Still, I couldn't feel too sorry for myself, merely missing out on a little vacation time, as I explored the damage around town. This time, there was basically a wide river of rather rough waters flowing past town in place of what had been everyone's fields. People (women mainly, of course) immediately came out to begin surveying their losses and cleaning up after the water began to subside in the following day or two, which I certainly admired. My life is not so hard.


This past weekend was a three-day weekend culminating in a holiday on Monday in celebration of the Green March, so I finally was able to get up to the city of Meknes long enough to visit the nearby Roman ruins of Volubilis. Some of the mosaiacs were surprisingly well-preserved, although I still struggle to imagine what life must have been like in these ancient buildings when they were fully intact, painted, etc. I have visited other Roman ruins in England and, of course, Rome, but somehow an interesting fact had heretofore managed to escape me (and I can't imagine having learned and subsequently forgotten this, but...!). Our guide, Rachid, led us into the ruins of one affluent home, showing us the latrine (which was set up like a bench so folks could continue socializing while they did their business) and a "vomitorium." "The Romans," he explained, "were bulimic." Apparently, the rich ones had nothing better to do but to eat and to have sex all day (the latter evidenced by a brothel with a large, carved-in-stone male organ marking the entryway). I supposed they had to find some way to reconcile the former activity with the latter and maintain their physiques. The fact that they ate lying down couldn't have helped either.

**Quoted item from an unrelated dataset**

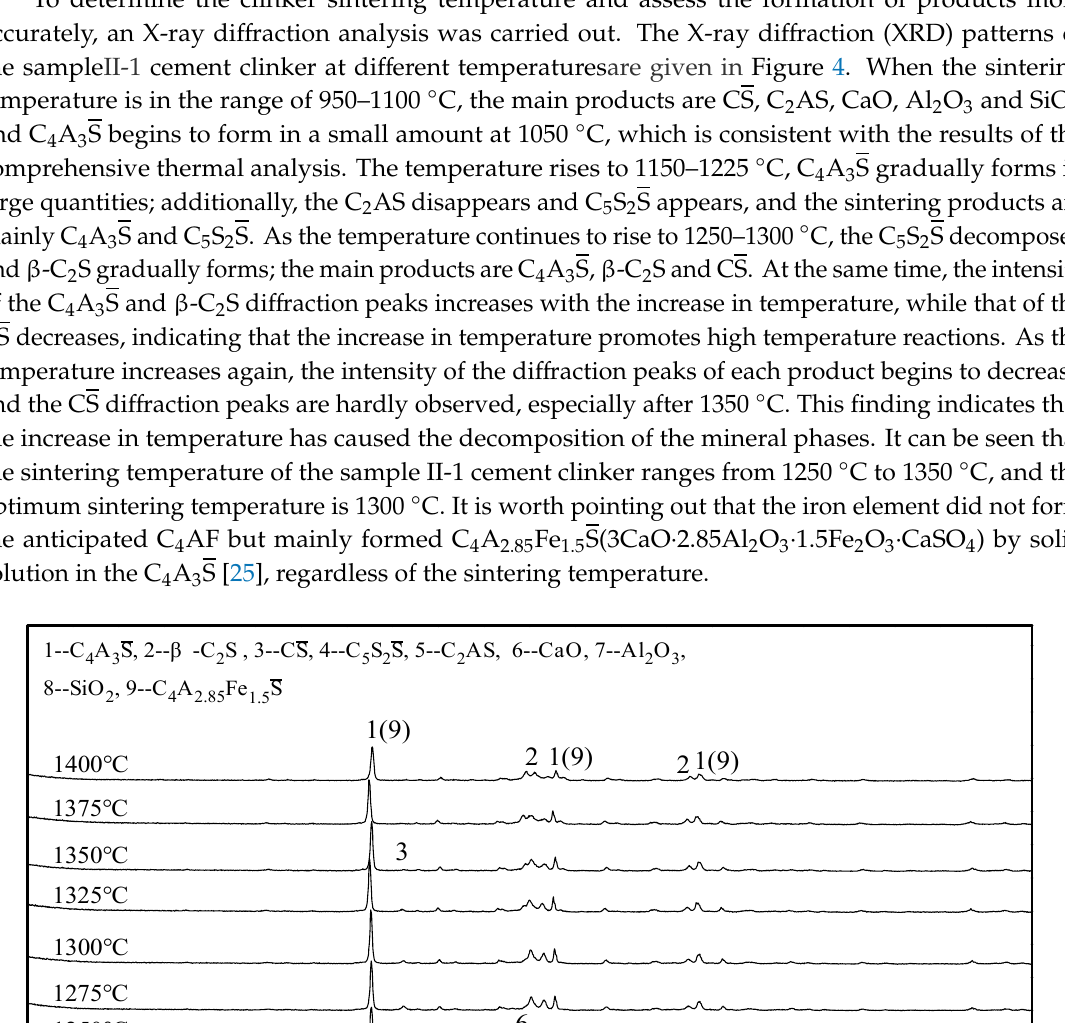
Figure 3. Comprehensive thermal analysis (DSC-TG) curves of the raw materials: ( a ) petroleum coke desulfurization slag; ( b ) fly ash; ( c ) carbide slag; ( d ) bauxite.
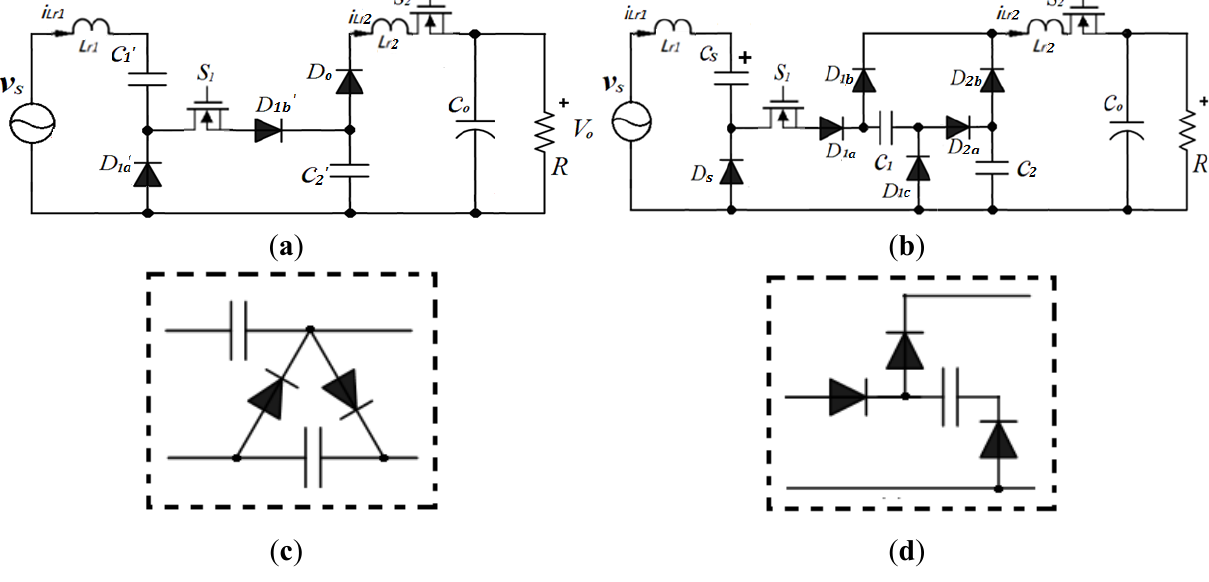
Figure 1. The basic step up and down circuit and switched capacitor cell for step up and step down: ( a ) basic step up version; ( b ) basic step down version; ( c ) step up cell [20]; and ( d ) step down cell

This week, I am repeating my Gender and Development training for some new Youth Development volunteer trainees before I head back to Assoul. Back at home, my life has been full of political intrigue regarding our new cooperative-in-progress, basically causing it not to progress very much. There is still no electricity, so I am reading a lot again since my two computer batteries can barely get me through one movie (thanks Sony). That said, if anyone can hook me up with the last four episodes of Season One of "24," I'll... well, we can negotiate your reward depending upon your personal requirements! In the meantime, the fuel supplier for the town generator has cut us off, because, in theory, they'll be losing Assoul's business anyhow once the real electricity gets hooked up (never mind that those crews have all gone back up to Imilchil -- our two villages take turns protesting in order to get work done, but apparently there are simply not enough labor resources to work both places at once!). My sitemate has a new creature gracing his garden -- a turkey named "Pickles." We'll be eating Pickles for Thanksgiving with the help of a few of our colleagues, although I have gracefully bowed out of any of the slaughter and cleaning activities, and have offered up my garlic baked mac & cheese instead (so what if I've never had that for Thanksgiving before!).